Would-be medical cannabis patients in and around Tulsa can’t find providers willing to make MMJ recommendations, several months after Oklahoma became the 30th state in the union to legalize medical marijuana.
Some believe that may be due to large health care systems warning their doctors to stay away and not talk to patients about cannabis options.
Patients seeking licenses, per the Tulsa World, say they’ve been turned away from their primary care providers at several medical centers.

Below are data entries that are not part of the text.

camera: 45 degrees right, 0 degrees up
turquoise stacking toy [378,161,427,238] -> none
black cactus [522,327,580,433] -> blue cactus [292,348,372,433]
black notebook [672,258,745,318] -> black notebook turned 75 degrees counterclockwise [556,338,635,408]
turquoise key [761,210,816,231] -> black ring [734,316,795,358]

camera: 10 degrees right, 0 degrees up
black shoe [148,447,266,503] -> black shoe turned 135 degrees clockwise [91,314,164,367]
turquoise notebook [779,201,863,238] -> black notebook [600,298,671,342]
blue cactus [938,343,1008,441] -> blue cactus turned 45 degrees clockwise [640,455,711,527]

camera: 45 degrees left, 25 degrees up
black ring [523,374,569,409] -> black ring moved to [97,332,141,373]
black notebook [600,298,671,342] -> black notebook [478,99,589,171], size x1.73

A spokeswoman for one of them, the Saint Francis Health System, said in a statement that their clinics abided by both state and federal laws governing the practice of medicine. “To this end, Warren Clinic physicians and providers are not able to endorse or promote the use of cannabis with their patients.”
Another medical center said the as a Schedule I drug, cannabis lacked clinical evidence for therapeutic purposes. “To this end, OSUMC physicians and providers are not able to endorse or promote the use of cannabis with their patients,” read a statement from Oklahoma State University Medical Center.

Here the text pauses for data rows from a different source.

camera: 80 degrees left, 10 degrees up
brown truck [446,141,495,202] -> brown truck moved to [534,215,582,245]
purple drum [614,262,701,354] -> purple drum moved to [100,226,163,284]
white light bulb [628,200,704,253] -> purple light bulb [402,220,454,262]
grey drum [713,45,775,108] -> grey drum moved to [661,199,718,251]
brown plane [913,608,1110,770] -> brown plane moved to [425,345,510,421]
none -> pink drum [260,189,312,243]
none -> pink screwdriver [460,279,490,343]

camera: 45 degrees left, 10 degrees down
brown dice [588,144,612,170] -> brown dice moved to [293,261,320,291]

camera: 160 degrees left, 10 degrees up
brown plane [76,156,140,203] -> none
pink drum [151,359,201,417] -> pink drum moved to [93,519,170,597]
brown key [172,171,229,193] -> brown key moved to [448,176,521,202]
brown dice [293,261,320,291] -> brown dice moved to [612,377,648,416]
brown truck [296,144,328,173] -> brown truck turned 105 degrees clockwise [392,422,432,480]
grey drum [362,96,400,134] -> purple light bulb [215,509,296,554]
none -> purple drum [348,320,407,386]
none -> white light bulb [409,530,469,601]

Other Tulsa-based health care systems like Integris and Hillcrest have a more open policy although they allow only specific physicians to recommend MMJ. Others allow exceptions for hematologists, oncologists, palliative care physicians and pain management physicians.

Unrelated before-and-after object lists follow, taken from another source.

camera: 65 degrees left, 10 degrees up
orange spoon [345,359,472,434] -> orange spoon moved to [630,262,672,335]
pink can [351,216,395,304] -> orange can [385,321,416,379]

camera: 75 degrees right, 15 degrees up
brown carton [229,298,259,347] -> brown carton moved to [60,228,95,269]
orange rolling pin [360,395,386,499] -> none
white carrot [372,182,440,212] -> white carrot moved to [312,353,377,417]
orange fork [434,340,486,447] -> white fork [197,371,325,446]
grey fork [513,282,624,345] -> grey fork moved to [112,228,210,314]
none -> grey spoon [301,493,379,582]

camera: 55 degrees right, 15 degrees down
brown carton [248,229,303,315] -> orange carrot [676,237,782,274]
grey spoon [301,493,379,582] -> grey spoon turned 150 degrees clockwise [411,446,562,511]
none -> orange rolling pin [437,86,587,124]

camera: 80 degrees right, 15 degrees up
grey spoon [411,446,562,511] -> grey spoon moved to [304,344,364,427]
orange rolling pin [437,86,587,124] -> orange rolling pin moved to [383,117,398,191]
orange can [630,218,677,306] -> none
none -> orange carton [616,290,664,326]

At the end of August, the Oklahoma Medical Marijuana Authority (OMMA) released a list of 38 physicians across the state who have registered as providers willing to recommend medical marijuana. OMMA said in a statement that the list was being released “as a courtesy to potential OMMA applicants” whose own doctors may be unwilling to sign a recommendation.
Only nine physicians in the Tulsa area have registered with OMMA so far.
Dr. Katrina Crader, an M.D. at UKPsych clinic in south Tulsa, is among those who registered. She treats patients with anxiety, addictions, post-traumatic stress disorder, insomnia, chronic pain and cancer.
“I was seeing more and more that patients who tried medical marijuana were on less medication for their anxiety and were not getting addicted to opioids or benzos (such as Valium, Xanax and Ativan),” Dr. Crader said.
“They found the medical marijuana by itself was more than enough to control both their addictions and their anxiety. So I thought, ‘This is something I need to do for my clients,’” added Crader. “We’re here to educate and make sure it’s used properly, like any medication.”